# [WHAT THE TASK REQUIRES]
Copy each of the records below line for line, changing nothing.

# [DATA IN THIS EXERCISE]
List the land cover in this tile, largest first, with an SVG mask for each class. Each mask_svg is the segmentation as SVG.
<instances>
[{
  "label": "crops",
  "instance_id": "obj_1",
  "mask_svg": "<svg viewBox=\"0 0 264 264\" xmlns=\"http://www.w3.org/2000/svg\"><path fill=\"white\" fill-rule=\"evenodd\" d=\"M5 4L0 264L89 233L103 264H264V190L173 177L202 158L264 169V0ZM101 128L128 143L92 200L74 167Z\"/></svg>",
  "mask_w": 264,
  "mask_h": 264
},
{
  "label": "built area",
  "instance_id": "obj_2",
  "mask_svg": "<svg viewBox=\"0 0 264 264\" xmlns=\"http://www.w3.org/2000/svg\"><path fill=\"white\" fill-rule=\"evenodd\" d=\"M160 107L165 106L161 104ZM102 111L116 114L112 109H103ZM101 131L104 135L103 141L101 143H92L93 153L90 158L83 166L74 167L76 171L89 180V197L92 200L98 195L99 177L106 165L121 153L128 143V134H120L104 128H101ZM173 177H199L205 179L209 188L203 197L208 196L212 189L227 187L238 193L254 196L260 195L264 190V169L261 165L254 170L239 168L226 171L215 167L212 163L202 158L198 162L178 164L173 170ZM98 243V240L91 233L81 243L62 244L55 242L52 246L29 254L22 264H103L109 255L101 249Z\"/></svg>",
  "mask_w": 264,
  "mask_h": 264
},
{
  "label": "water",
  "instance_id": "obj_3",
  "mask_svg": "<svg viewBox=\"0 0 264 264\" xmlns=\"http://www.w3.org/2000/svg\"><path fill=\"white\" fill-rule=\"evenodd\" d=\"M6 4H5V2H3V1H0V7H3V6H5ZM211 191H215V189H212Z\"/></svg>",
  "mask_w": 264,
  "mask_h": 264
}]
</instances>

# [SOLUTION FOR THIS TASK]
List the land cover in this tile, largest first, with an SVG mask for each class. Each mask_svg is the segmentation as SVG.
<instances>
[{
  "label": "crops",
  "instance_id": "obj_1",
  "mask_svg": "<svg viewBox=\"0 0 264 264\" xmlns=\"http://www.w3.org/2000/svg\"><path fill=\"white\" fill-rule=\"evenodd\" d=\"M5 4L0 264L89 233L103 264H264V190L173 177L202 158L264 169V0ZM101 128L128 143L92 200L74 167Z\"/></svg>",
  "mask_w": 264,
  "mask_h": 264
},
{
  "label": "built area",
  "instance_id": "obj_2",
  "mask_svg": "<svg viewBox=\"0 0 264 264\" xmlns=\"http://www.w3.org/2000/svg\"><path fill=\"white\" fill-rule=\"evenodd\" d=\"M160 107L165 106L161 104ZM102 111L116 114L112 109H103ZM101 131L104 135L103 141L101 143H92L93 153L90 158L83 166L74 167L76 171L89 180V197L92 200L98 195L99 177L106 165L121 153L128 143V134H120L104 128H101ZM173 177H199L205 179L209 188L203 197L208 196L212 189L227 187L238 193L254 196L260 195L264 190V169L261 165L254 170L239 168L226 171L215 167L212 163L202 158L198 162L178 164L173 170ZM98 243V240L91 233L81 243L62 244L55 242L52 246L29 254L22 264H103L109 255L101 249Z\"/></svg>",
  "mask_w": 264,
  "mask_h": 264
},
{
  "label": "water",
  "instance_id": "obj_3",
  "mask_svg": "<svg viewBox=\"0 0 264 264\" xmlns=\"http://www.w3.org/2000/svg\"><path fill=\"white\" fill-rule=\"evenodd\" d=\"M6 4H5V2H3V1H0V7H3V6H5ZM211 191H215V189H212Z\"/></svg>",
  "mask_w": 264,
  "mask_h": 264
}]
</instances>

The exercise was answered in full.